Billy Collins’ poem, “Consolation,” has been stirring in my head as I’ve been thinking about various goings on. John is currently en route for Ireland, a trip that is part sabbatical oriented, part vacation. Mostly, I think he plans destinations that are named after favorite whiskeys. I’m reminded by the poem because it attempts to suggest that it’s even better to not be going away to Europe, but in the process makes it clear that those of us left behind, here on the North American continent, aren’t so much better off:
Instead of slouching in a café ignorant of the word for ice,
I will head down to the coffee shop and the waitress
known as Dot. I will slide into the flow of the morning
paper, all language barriers down,
rivers of idiom running freely, eggs over easy on the way.
I’ll eat my eggs and enjoy my ice while John is sampling those fine whiskeys and visiting quaint establishments, sweet accents included, no charge. But it’s more than this. Fall is the time of year when we’re usually hosting Crossroads. It’s not that there has been a lack of things to do: An extra obligation here, another department commitment there, plenty of other projects I’ve never quite caught up on.
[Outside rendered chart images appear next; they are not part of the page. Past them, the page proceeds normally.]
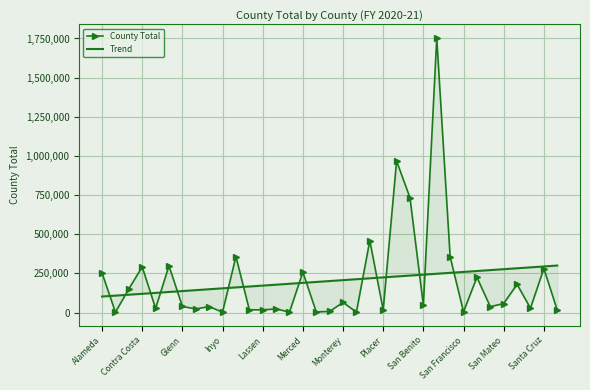

What are all the series names shown in the legend?

County Total, Trend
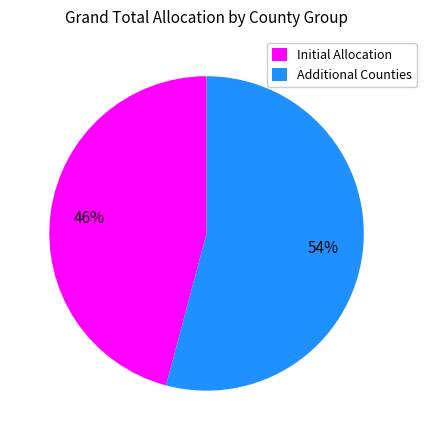

The Initial Allocation slice represents 46% of the pie. True or false?

True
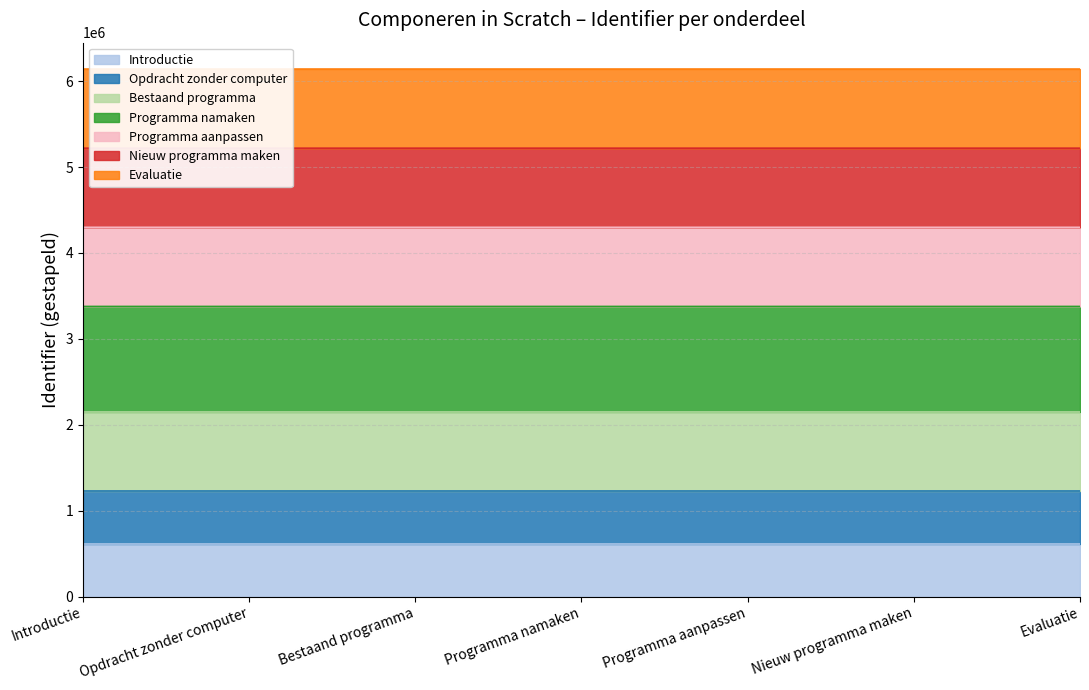

Where is the data nearest to the value 614157?

Introductie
And yet, something’s still missing.
I think about recent Crossroaders and even lurk on Facebook pages and read over emails. People are busy, taking on new administrative roles, finishing graduate programs, starting new jobs, hosting new endeavors, working with teachers, welcoming kids on Saturdays, welcoming kids on Mondays, Tuesdays, Wednesdays . . . it’s all kinds of busy out there, and I know I only catch the small glimpses of it, peeking through the openings between slats in the fence as I run by.
Taking a sabbatical from Crossroads for a year was exactly the right thing to do. At the same time, I miss it just enough to think about next year, and the year after. So, while it’s a “year off,” it’s also been a chance to deliberate about future venues, guests, and directions. Yes, we think we know where we’re going to host the conference in 2011. And 2012. It’s infuriating that I can’t stop thinking about the future plans for this. And exhilarating.
To all of you out there not coming to Crossroads in 2010, I’m thinking of you. Nice work. Keep it up. Can’t wait to see you in 2011.
To John in Ireland right now . . . well, I just don’t want to talk to you. I’m here, eggs over easy, with the waitress known as Dot.